* _Task prompt_: Word for word, return the lines from the start of the entries below through the line that has "for evaluation quality, including".

START Material for this task

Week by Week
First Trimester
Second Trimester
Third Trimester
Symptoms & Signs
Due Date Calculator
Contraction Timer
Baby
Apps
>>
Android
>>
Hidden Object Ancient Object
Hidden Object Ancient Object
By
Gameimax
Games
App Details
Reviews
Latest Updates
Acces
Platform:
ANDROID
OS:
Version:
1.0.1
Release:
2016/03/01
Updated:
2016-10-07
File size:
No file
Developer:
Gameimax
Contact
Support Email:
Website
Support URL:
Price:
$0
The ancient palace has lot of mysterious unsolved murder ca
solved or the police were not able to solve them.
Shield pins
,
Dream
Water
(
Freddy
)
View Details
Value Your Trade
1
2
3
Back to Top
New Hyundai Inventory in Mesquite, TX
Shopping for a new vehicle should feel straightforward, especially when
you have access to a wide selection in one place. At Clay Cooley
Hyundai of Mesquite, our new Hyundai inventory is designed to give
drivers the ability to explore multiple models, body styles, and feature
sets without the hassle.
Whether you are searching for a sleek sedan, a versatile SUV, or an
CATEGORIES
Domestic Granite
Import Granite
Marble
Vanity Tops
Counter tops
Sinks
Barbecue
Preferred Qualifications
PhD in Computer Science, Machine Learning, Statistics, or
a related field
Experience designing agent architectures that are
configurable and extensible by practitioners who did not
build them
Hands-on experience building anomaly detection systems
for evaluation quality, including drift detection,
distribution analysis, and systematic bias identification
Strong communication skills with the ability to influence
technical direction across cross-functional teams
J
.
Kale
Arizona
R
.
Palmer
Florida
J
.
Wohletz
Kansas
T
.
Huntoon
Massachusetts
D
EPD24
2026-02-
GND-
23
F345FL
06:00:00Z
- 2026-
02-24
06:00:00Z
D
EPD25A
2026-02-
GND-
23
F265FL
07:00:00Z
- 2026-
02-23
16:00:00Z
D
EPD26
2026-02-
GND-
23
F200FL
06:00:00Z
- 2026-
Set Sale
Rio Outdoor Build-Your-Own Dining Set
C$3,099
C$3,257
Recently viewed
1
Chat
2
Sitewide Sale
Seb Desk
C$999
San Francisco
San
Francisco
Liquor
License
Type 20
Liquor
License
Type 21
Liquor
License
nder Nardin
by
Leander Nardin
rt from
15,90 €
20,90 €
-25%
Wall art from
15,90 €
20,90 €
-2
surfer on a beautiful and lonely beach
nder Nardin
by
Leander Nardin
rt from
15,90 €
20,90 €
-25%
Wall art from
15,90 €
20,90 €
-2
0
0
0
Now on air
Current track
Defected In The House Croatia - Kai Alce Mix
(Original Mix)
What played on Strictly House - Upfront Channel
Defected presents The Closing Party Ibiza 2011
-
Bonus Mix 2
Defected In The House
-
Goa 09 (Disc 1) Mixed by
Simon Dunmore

END Material for this task

* _Your response_:
Week by Week
First Trimester
Second Trimester
Third Trimester
Symptoms & Signs
Due Date Calculator
Contraction Timer
Baby
Apps
>>
Android
>>
Hidden Object Ancient Object
Hidden Object Ancient Object
By
Gameimax
Games
App Details
Reviews
Latest Updates
Acces
Platform:
ANDROID
OS:
Version:
1.0.1
Release:
2016/03/01
Updated:
2016-10-07
File size:
No file
Developer:
Gameimax
Contact
Support Email:
Website
Support URL:
Price:
$0
The ancient palace has lot of mysterious unsolved murder ca
solved or the police were not able to solve them.
Shield pins
,
Dream
Water
(
Freddy
)
View Details
Value Your Trade
1
2
3
Back to Top
New Hyundai Inventory in Mesquite, TX
Shopping for a new vehicle should feel straightforward, especially when
you have access to a wide selection in one place. At Clay Cooley
Hyundai of Mesquite, our new Hyundai inventory is designed to give
drivers the ability to explore multiple models, body styles, and feature
sets without the hassle.
Whether you are searching for a sleek sedan, a versatile SUV, or an
CATEGORIES
Domestic Granite
Import Granite
Marble
Vanity Tops
Counter tops
Sinks
Barbecue
Preferred Qualifications
PhD in Computer Science, Machine Learning, Statistics, or
a related field
Experience designing agent architectures that are
configurable and extensible by practitioners who did not
build them
Hands-on experience building anomaly detection systems
for evaluation quality, including drift detection,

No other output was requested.